EXERCISE SET »
1. Answer these from the interview about rice and fish farming in Mali, one short reply each.
(a) How long does it take to harvest the fish?
(b) Who sells the fingerlings to Mohamed Farota?
(c) What is Antenne Pêche in charge of?
2. Carry on the interview about rice and fish farming in Mali, starting right after its final sentence.

+++ SUPPLIED PASSAGE

Catfish farming is easy. As the season draws near, we build a fish bowl in the mud at the water’s edge. The hole is a little more than half a metre deep and two metres wide. We have hundreds of small catfish and some adults in this hole.

Mariam Koné:
Who sells you the fingerlings?

Mohamed Farota:
A big fisher family and a private fish hatchery.

Mariam Koné:
Do you face any other challenges?

Mohamed Farota:
We have problems with water. This is often due to poor management of the irrigation water by the authorities. We have problems with predators like toads, reptiles, and birds that eat the fingerlings. This is why I add dozens of extra fingerlings to the quantity I should normally have, so that I can harvest the expected quantity. The third challenge is theft. Robbers spy on us and steal our fish when we are away from the field. That is why we must spend a lot of time in the field during the harvesting period, even at night.

Mariam Koné:
How long does it take to harvest the fish?

Mohamed Farota:
Three days. To be able to smoke catfish in good conditions, it is better to catch the fish and smoke it the same day.

Mariam Koné:
Dear Mohamed, I thank you for spending your precious time with me. Do you have anything to add before we separate?

Mohamed Farota:
I recommend that other farmers try integrated fish and rice farming because it is a good solution for food insecurity for small-scale farmers like us.

Mariam Koné:
Mamadou Traoré is the head of Antenne Pêche in Baguinéda. Antenne Pêche is a government department in charge of promoting fishing and fish farming in the area. Mr. Traoré provides advice to integrated fish and rice farmers. He also supervises the fish hatchery that the government of Mali is building to help producers in this area have easy access to fingerlings. Mr. Traoré regularly visits rice fields to see the state of the fish pits. We met him standing in the middle of some rice fields talking with Moriba, an integrated fish and rice farmer who was complaining that his fingerlings were not fattening up.

Mariam Koné:
Good morning, my brave farmers!

Mamadou and Moriba:
(LAUGH) Good morning, Mrs.! How are you doing?

Mariam Koné:
As we say in Mali, not bad. I am looking for Mr. Traoré, the head of Antenne Pêche ─ (JOKING) and who is by the way my slave!

Mamadou Traoré:
(LAUGHS) So! I can tell by listening to your voice that you are a little Diarra or Koné. Let me warn you, there are no beans here! (Editor’s note: This is a joke. Beans are the Diarra and Koné peoples’ preferred food.) We produce rice and fish here.

Welcome to the irrigated lowland of Baguinéda! I am Mamadou Traoré, your master. (Editor’s note: He is continuing the joke. In the past in Mali, people from the Koné tribe were slaves of the Traoré).

Mariam Koné:
Thank you for the warm welcome. But I am not here today for beans I am interested in integrated rice and fish farming.

I am from L’Annonceur newspaper. I came here to talk to Mohamed Farota because I heard about his commitment to this kind of farming. He talked about you during our discussion. What role do you play in promoting integrated rice and fish farming?

Mamadou Traoré:
The mission of the OPIB officers is to coach, organize, and support rice-fish farmers with technical advice.

Mariam Koné:
What are the results?

Mamadou Traoré:
They get a good yield of rice and fish. Rice-fish farming is an effective way to fight food insecurity.

++++++
+++ DATA SUPPLIED

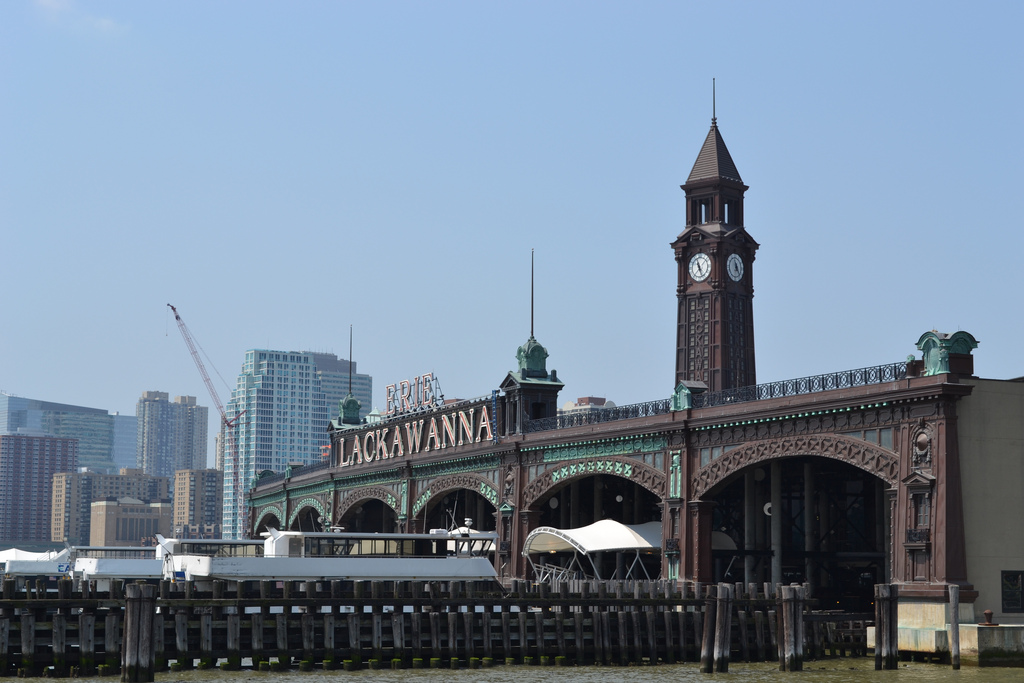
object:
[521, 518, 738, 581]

++++++
+++ DATA SUPPLIED

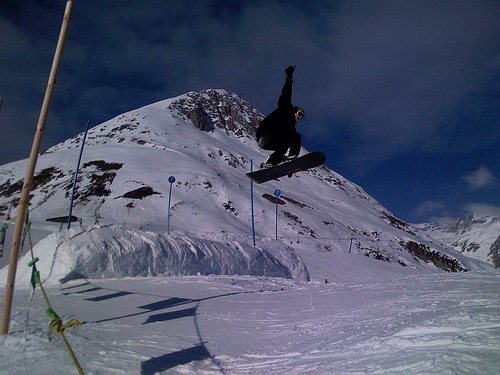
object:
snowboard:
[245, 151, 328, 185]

++++++
+++ DATA SUPPLIED

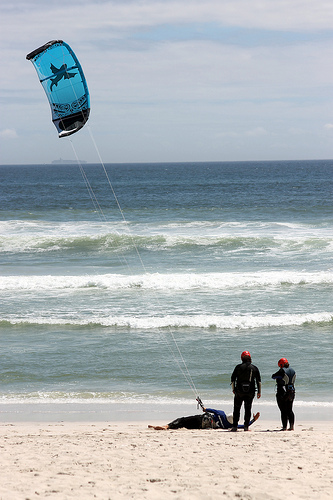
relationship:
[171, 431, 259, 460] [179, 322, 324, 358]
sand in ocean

++++++

TASK ANSWERS »
1.
(a) Three days.
(b) A big fisher family and a private fish hatchery.
(c) Promoting fishing and fish farming in the area.

2.
Mariam Koné:
Mohamed talked about a compost pit under the water. Can you explain how the process works?

Mamadou Traoré:
The farmer must dig a pit at least one metre deep and five metres wide where fish can take refuge. He or she must also build trenches about 0.60 metres deep and 0.80 metres wide on each side of the rice plot that lead to this refuge and help fish move easily within it. The total area of the pit should not be more than 10% of the surface of the rice plot. The mud from digging the pits and trenches is used to strengthen the mud bunds between the trenches. The bunds must be at least a half-metre high. Adding compost to this fish refuge continuously fertilizes the water.

Mariam Koné:
Is the compost added to the rice fields after harvest when the water is removed from the paddy fields?

Mamadou Traoré:
Yes, you are right. You must prepare the rice plots by pulverizing, harrowing, leveling the soil, puddling and transplanting. Then, we flood the rice plants up to 20 centimetres deep.

Mariam Koné:
What happens with the fish? Do you add them right after the field is flooded?

Mamadou Traoré:
No. We wait a few days after the rice is transplanted, when the rice plants recover. We monitor the growth of the fish and the rice and maintain the whole system up to harvest.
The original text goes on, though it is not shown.